## What to do
Your response should reproduce every line of the entries that contains the word "korisne".

## Data to use

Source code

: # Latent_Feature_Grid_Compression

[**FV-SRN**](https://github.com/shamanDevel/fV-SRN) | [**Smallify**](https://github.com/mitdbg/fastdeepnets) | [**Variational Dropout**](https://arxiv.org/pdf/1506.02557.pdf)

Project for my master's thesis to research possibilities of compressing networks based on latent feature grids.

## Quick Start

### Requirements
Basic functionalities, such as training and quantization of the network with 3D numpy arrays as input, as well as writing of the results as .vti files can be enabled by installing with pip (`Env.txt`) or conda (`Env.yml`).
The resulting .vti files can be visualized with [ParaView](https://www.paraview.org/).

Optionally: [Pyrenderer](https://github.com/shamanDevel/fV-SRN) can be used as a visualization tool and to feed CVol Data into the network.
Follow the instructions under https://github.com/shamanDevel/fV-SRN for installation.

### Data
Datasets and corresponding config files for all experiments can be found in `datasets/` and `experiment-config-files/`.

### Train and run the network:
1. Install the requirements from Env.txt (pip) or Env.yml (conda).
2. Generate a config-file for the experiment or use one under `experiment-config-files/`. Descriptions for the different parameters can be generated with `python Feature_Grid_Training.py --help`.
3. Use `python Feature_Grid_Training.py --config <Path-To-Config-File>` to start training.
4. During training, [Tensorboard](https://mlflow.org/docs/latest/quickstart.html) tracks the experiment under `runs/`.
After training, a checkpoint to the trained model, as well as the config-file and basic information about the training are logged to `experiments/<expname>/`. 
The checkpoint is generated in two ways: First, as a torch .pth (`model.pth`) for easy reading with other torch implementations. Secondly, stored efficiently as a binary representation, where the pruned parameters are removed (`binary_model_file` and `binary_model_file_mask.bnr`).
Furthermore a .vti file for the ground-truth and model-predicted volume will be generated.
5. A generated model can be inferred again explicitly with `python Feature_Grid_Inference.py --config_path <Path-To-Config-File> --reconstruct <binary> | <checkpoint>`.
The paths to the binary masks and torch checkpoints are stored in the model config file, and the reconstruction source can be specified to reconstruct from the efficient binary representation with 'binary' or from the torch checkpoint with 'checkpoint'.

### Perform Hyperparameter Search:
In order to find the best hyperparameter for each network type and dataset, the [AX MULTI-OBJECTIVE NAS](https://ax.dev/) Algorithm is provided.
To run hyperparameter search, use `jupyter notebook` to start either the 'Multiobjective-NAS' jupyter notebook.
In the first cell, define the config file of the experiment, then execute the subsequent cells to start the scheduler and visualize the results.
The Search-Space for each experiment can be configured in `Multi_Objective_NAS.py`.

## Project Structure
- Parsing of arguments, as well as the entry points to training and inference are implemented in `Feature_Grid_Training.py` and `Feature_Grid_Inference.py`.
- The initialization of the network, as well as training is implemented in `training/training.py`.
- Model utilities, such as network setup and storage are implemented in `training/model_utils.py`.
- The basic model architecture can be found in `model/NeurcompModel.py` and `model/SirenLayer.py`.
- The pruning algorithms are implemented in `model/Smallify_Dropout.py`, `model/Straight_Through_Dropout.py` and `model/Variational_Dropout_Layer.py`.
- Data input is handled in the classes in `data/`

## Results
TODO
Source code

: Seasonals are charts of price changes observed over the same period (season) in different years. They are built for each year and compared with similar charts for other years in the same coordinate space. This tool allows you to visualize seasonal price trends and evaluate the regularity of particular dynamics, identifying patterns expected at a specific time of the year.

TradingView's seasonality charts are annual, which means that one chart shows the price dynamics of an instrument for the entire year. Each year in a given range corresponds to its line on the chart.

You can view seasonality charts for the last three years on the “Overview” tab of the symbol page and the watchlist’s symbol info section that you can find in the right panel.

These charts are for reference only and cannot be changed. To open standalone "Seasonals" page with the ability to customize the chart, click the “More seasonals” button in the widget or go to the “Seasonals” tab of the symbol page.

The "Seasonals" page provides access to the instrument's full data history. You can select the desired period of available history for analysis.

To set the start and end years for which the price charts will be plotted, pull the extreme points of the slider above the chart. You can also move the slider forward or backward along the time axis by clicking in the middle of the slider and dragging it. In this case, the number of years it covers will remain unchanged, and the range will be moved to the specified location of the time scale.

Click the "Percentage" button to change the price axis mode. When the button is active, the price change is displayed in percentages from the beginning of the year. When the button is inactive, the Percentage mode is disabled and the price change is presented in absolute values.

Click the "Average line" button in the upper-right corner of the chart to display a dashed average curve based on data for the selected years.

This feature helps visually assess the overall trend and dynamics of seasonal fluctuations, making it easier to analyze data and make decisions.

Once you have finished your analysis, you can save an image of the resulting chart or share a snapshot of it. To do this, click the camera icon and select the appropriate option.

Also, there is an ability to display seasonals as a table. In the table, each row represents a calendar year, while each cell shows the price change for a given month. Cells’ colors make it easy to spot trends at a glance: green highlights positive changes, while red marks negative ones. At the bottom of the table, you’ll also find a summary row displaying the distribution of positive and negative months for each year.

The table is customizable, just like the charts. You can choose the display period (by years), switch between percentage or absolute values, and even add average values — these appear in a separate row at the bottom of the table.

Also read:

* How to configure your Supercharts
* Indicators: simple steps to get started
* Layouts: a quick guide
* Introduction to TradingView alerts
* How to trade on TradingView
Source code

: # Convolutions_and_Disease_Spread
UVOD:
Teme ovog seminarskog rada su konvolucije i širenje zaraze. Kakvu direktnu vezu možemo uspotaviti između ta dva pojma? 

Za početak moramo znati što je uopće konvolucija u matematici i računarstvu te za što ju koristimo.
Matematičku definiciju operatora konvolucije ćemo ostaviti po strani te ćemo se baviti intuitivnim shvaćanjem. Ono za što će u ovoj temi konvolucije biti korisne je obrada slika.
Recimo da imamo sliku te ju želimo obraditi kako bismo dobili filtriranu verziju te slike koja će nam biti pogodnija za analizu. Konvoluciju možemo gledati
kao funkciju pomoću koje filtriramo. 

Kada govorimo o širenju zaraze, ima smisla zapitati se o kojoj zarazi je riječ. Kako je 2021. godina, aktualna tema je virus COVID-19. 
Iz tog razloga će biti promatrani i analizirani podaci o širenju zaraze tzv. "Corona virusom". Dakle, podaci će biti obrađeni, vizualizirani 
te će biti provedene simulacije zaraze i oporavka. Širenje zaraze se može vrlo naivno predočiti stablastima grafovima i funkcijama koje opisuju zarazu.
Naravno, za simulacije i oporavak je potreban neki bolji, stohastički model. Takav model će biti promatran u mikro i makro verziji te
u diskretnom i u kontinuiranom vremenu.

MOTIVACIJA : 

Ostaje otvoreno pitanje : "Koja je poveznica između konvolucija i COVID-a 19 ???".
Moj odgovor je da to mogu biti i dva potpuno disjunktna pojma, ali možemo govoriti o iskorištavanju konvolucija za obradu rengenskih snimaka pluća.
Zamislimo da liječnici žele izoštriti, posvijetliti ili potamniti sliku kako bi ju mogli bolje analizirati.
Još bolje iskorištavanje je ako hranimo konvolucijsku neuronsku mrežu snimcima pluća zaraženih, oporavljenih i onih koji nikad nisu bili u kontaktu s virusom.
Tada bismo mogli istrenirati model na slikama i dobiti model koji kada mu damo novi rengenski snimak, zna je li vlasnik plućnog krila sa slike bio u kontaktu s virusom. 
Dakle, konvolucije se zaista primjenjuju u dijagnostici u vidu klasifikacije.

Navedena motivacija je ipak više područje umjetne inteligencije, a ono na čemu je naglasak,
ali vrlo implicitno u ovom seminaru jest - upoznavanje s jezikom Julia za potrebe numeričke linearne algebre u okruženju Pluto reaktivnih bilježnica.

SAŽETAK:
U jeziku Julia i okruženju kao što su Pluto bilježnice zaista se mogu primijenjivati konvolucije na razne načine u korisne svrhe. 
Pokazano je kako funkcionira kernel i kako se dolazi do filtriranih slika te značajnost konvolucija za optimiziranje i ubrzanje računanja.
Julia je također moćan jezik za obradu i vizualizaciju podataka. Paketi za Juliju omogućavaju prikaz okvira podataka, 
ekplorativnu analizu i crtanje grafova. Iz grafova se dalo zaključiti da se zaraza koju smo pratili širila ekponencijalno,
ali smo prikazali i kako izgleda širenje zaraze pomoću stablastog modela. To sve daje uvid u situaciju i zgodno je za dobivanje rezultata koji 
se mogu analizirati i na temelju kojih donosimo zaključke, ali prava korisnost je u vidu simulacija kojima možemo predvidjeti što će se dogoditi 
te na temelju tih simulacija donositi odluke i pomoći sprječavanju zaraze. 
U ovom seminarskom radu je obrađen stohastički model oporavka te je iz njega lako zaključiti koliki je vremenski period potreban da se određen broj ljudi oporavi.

## Answer to this exercise
Matematičku definiciju operatora konvolucije ćemo ostaviti po strani te ćemo se baviti intuitivnim shvaćanjem. Ono za što će u ovoj temi konvolucije biti korisne je obrada slika.
U jeziku Julia i okruženju kao što su Pluto bilježnice zaista se mogu primijenjivati konvolucije na razne načine u korisne svrhe. 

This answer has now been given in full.